Your instructions
Please output the records below, from the first line through the line containing "time: 9.19.41", as a Markdown table with the columns Row and Line, leaving out any blank lines.

Source data

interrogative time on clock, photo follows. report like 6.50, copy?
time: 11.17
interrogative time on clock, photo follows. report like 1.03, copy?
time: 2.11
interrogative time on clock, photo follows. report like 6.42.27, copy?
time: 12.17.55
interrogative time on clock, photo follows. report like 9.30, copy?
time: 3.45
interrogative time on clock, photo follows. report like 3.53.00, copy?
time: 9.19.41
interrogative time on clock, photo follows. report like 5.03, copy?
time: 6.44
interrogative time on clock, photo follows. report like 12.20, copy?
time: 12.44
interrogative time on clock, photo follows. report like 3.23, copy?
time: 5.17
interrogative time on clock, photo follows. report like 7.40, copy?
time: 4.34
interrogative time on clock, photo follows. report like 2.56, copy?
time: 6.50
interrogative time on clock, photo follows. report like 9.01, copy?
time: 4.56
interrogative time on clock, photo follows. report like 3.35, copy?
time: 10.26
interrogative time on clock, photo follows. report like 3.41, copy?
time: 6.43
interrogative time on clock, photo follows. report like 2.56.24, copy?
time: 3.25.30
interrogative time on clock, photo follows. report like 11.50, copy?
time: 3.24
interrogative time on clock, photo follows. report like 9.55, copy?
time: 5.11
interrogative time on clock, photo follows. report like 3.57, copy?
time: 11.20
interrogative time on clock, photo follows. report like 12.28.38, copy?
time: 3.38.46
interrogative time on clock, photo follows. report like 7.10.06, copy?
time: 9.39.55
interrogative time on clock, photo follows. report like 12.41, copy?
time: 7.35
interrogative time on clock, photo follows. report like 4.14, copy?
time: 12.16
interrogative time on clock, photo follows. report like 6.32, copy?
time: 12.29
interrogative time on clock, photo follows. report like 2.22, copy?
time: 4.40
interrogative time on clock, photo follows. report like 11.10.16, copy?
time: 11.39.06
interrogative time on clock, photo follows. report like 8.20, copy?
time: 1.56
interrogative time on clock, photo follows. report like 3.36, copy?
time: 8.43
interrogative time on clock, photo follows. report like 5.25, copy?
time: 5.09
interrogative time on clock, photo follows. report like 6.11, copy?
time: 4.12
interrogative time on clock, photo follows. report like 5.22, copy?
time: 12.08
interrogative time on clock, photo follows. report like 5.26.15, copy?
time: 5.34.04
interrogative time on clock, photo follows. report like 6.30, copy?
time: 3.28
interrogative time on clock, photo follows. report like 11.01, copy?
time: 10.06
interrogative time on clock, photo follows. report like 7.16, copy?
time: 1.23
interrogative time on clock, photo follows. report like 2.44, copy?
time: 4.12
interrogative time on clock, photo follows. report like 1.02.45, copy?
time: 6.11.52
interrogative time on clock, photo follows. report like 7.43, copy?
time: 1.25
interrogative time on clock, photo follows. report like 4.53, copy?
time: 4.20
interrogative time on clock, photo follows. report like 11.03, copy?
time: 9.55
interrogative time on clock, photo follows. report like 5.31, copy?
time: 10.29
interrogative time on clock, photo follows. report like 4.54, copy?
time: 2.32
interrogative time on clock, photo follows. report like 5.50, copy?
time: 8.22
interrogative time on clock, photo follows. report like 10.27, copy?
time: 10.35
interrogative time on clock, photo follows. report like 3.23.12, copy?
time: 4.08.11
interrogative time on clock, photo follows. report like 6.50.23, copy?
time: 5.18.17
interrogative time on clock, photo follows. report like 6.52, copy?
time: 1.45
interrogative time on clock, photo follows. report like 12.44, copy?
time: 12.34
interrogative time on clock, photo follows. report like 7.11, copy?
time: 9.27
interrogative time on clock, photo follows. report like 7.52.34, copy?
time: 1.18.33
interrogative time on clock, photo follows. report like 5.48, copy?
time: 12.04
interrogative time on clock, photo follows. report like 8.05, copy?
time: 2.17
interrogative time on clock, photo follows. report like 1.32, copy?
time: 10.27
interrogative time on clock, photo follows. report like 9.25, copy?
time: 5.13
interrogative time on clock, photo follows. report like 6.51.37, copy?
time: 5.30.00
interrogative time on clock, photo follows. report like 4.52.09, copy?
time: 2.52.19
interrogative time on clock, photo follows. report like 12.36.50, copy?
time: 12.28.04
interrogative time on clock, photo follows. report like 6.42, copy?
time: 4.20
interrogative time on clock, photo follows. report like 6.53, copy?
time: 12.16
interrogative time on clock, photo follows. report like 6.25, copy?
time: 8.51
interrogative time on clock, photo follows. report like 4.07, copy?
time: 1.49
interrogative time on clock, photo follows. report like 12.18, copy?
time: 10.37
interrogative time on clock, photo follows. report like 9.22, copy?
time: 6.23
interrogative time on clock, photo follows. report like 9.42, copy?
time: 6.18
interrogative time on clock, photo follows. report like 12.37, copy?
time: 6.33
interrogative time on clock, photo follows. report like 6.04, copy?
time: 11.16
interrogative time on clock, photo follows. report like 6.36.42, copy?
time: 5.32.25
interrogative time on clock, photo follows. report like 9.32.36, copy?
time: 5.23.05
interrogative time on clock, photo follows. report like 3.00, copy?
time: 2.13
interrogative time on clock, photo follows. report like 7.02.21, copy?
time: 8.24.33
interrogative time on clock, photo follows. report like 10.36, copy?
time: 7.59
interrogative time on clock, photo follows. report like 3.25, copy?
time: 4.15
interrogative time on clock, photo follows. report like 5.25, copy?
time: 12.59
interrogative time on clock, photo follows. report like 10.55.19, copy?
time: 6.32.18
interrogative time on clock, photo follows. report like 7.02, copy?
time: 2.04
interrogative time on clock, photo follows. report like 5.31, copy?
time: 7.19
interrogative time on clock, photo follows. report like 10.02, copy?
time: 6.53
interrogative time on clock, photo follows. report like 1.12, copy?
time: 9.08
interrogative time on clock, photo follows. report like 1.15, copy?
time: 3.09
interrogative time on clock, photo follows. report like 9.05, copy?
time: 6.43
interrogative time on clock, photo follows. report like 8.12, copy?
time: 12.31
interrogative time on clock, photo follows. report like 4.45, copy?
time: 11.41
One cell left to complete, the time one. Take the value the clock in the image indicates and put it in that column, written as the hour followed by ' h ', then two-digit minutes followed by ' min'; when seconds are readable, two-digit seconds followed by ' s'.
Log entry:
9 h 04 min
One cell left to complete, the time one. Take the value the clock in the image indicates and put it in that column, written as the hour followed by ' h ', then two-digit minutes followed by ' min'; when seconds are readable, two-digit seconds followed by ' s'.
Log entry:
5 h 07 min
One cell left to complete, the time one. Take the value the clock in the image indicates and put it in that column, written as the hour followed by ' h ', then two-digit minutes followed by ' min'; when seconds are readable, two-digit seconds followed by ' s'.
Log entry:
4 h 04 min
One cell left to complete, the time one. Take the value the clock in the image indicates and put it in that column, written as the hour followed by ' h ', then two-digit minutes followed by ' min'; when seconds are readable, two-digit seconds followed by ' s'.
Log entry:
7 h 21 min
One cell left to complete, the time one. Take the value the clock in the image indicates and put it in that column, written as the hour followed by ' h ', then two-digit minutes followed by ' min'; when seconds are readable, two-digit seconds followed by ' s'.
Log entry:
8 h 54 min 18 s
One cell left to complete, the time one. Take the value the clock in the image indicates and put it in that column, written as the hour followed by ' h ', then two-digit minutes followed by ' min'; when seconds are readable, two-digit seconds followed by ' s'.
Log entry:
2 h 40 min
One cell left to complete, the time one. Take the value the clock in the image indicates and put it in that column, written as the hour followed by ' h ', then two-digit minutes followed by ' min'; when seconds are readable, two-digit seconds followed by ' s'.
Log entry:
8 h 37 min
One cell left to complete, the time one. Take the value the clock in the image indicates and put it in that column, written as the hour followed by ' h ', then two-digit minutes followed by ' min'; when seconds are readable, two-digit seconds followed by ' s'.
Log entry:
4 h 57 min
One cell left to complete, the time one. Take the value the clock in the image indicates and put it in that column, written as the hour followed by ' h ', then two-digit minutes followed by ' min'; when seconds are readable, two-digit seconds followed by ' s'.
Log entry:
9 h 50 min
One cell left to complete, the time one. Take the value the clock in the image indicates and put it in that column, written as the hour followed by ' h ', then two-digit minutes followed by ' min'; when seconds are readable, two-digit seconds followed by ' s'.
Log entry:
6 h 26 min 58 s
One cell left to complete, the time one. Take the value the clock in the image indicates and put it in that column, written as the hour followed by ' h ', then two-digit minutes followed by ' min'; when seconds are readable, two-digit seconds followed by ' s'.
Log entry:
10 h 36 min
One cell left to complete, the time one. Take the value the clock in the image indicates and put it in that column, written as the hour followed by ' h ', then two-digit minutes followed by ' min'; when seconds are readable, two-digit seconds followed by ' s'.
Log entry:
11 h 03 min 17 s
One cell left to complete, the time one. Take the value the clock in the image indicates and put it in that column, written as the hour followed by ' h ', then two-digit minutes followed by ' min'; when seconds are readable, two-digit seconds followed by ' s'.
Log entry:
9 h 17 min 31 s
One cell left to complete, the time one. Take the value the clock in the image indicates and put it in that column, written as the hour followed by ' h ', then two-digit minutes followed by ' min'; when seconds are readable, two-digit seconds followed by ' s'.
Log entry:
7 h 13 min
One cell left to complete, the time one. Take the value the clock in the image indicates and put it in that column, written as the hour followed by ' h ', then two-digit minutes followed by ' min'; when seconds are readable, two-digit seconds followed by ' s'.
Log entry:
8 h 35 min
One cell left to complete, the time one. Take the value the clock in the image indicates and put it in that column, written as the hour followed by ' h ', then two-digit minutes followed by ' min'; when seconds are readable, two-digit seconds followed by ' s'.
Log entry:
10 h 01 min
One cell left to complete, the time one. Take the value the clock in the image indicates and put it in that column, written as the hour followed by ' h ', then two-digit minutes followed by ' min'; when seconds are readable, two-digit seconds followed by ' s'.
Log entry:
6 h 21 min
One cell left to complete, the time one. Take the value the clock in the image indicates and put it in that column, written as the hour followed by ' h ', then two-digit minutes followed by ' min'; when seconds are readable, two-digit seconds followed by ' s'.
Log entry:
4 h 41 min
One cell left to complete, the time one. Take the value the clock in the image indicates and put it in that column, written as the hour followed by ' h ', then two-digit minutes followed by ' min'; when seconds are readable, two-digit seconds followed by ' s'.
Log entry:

Final result
| Row | Line |
|---|---|
| 1 | interrogative time on clock, photo follows. report like 6.50, copy? |
| 2 | time: 11.17 |
| 3 | interrogative time on clock, photo follows. report like 1.03, copy? |
| 4 | time: 2.11 |
| 5 | interrogative time on clock, photo follows. report like 6.42.27, copy? |
| 6 | time: 12.17.55 |
| 7 | interrogative time on clock, photo follows. report like 9.30, copy? |
| 8 | time: 3.45 |
| 9 | interrogative time on clock, photo follows. report like 3.53.00, copy? |
| 10 | time: 9.19.41 |